Thoughts on Art from notable people born January 24:
from Prussian King Frederick the Great (1712-1786):
Books make up no small part of human happiness.
--
from English dramatist William Congreve (The Old
Bachelour, The Double-Dealer, Love for Love, The Mourning Bride, The Way of the
World) (1670-1729):
Wit must be foiled by wit: cut a diamond with a diamond.
Words are the weak support of cold indifference; love
has no language to be heard.
To find a young fellow that is neither a wit in his
own eye, nor a fool in the eye of the world, is a very hard task.
It is the business of a comic poet to paint the vices
and follies of human kind.
Turn pimp, flatterer, quack, lawyer, parson, be
chaplain to an atheist, or stallion to an old woman, anything but a poet; for a
poet is worse, more servile, timorous and fawning than any I have named.
--
from French polymath Pierre-Augustin Beaumarchais (Le
Barbier de Séville, Le Mariage de Figaro) (1732-1799):
To make a living, craftiness is better than
learnedness.
Plays, gentlemen, are to their authors what children
are to women: they cost more pain than they give pleasure.
A writer's inspiration is not just to create. He must
eat three times a day.
--
from German writer, composer, and painter E. T. A.
Hoffmann (Undine, Fantasiestücke in Callots Manier, Nachtstücke, Nussknacker
und Mausekönig) (1776-1822):
Why should not a writer be permitted to make use of
the levers of fear, terror and horror because some feeble soul here and there
finds it more than it can bear? Shall there be no strong meat at table because
there happen to be some guests there whose stomachs are weak, or who have
spoiled their own digestions?
Is it not in the most absolute simplicity that real
genius plies its pinions the most wonderfully?
None but a poet can understand a poet; none but a
romantic spirit transported with poetry and consecrated in the Holy of Holies
can comprehend what the ordained utters out of his inspiration.
Perhaps, too, you will then believe that nothing is
more wonderful, nothing more fantastic than real life, and that all that a
writer can do is to present it as "in a glass, darkly."
Should anyone be audacious enough to think of casting
doubt on the sterling worth of this remarkable book, let him reflect that he is
dealing with a tomcat possessed of intellect, understanding, and sharp claws.
--
from American Pulitzer Prize-winning author Edith
Wharton (The Age of Innocence); also known for The House of Mirth and
Ethan Frome (1862-1937):
True originality consists not in a new manner but in a
new vision.
Beware of monotony; it's the mother of all the deadly
sins.
To be able to look life in the face: that's worth
living in a garret for, isn't it?
--
from American Abstract Expressionist painter Robert
Motherwell (Elegies to the Spanish Republic series, Open series)
(1915-1991):
Art is an experience, not an object.
Art is much less important than life, but what a poor
life without it.
It may be that the deep necessity of art is the
examination of self-deception.
What could be more interesting, or in the end, more
ecstatic, than in those rare moments when you see another person look at
something you've made, and realize that they got it exactly, that your heart
jumped to their heart with nothing in between.

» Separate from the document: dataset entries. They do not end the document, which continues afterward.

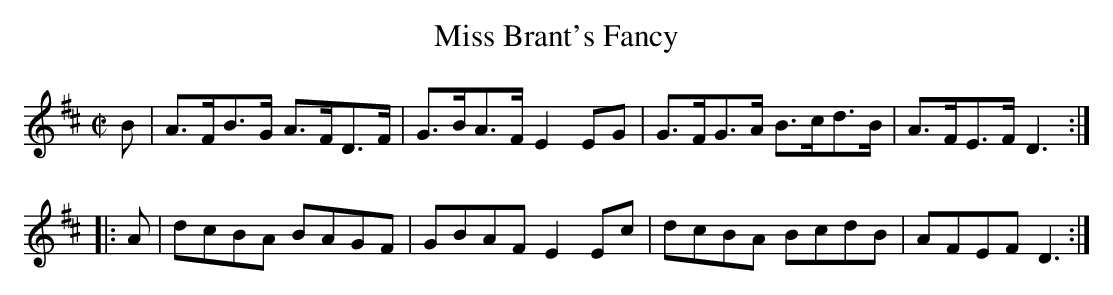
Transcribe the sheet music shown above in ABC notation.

X:1
T:Miss Brant's Fancy
M:C|
L:1/8
K:D
B|A>FB>G A>FD>F|G>BA>F E2 EG|G>FG>A B>cd>B|A>FE>F D3:|
|:A|dcBA BAGF|GBAF E2 Ec|dcBA BcdB|AFEF D3:|]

The problems of inventing a new language are staggering.
But what else can one do if one needs to express one's feeling precisely?

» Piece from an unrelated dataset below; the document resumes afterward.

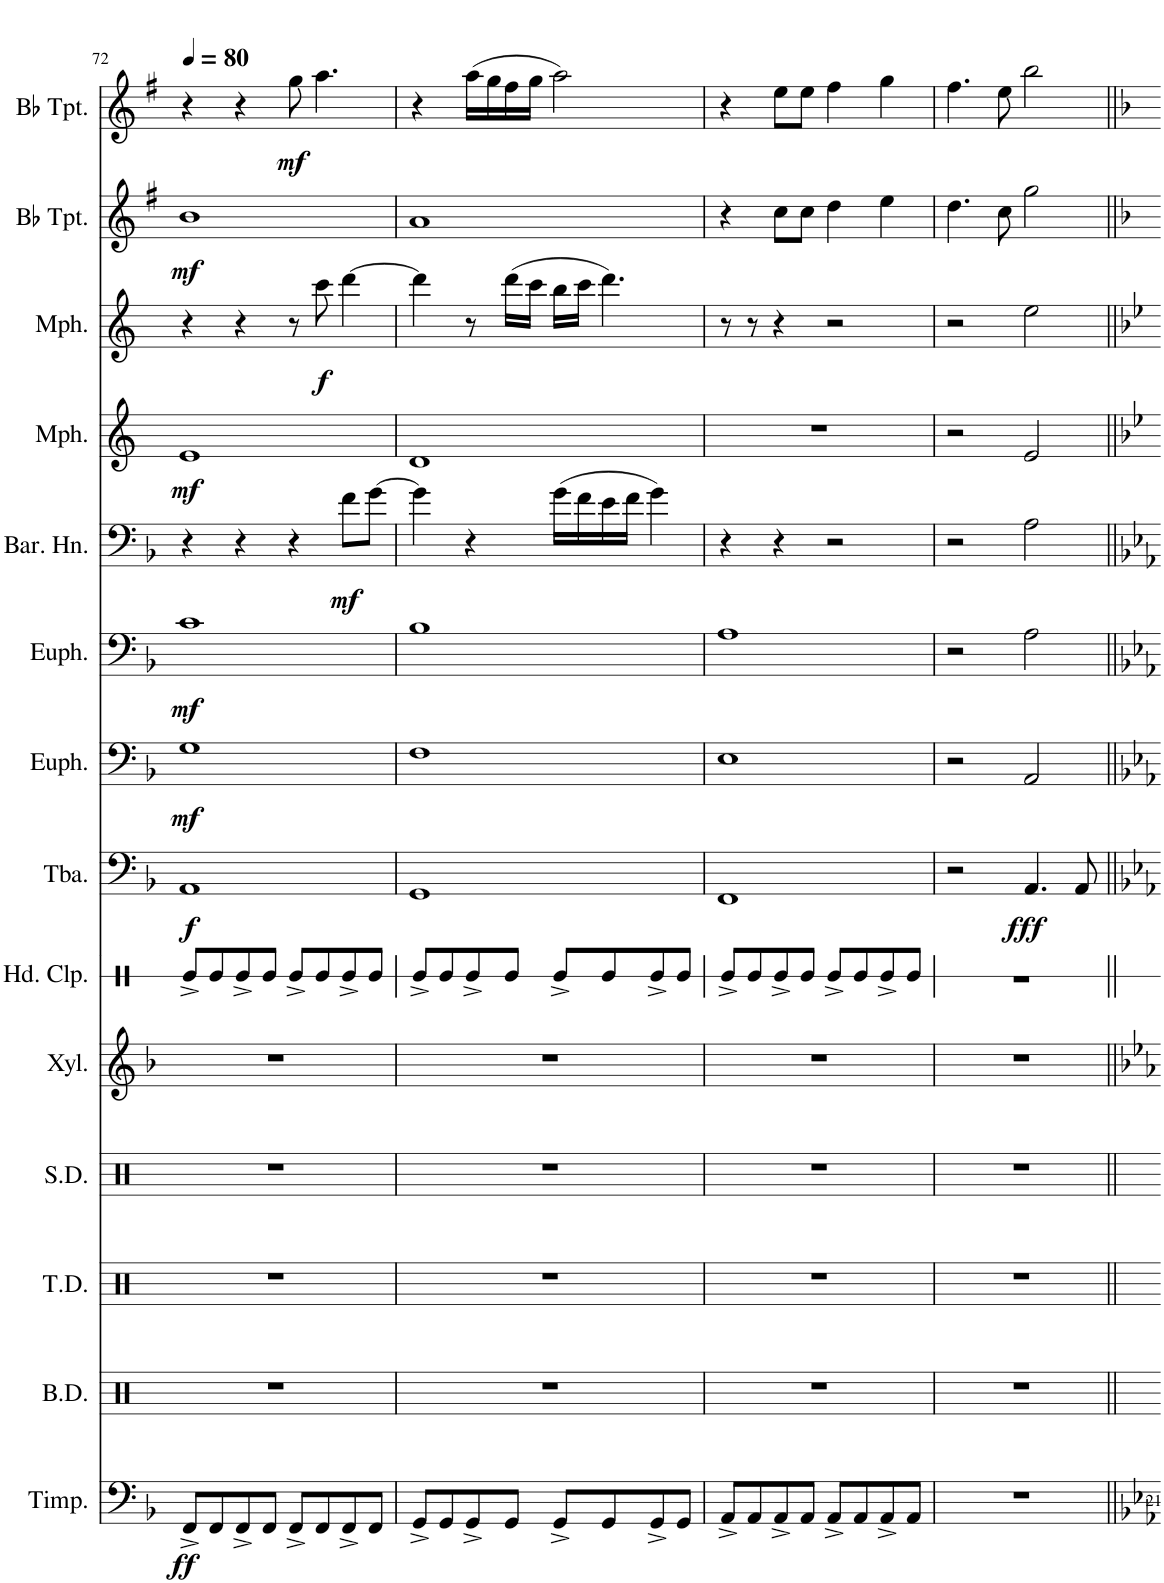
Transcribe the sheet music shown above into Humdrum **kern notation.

Painting that does not radiate feeling is not worth
looking at. The deepest-and rarest-of grown-up pleasures is true feeling.
Without ethical consciousness, a painter is only a
decorator.
Wherever art appears, life disappears.
Every intelligent painter carries the whole culture of
modern painting in his head. It is his real subject, of which everything he
paints in both an homage and a critique, and everything he says is a gloss.
If one were to ask a painter what he felt about anything, his just response—though he seldom makes it—would be to paint it, and in painting, to find out.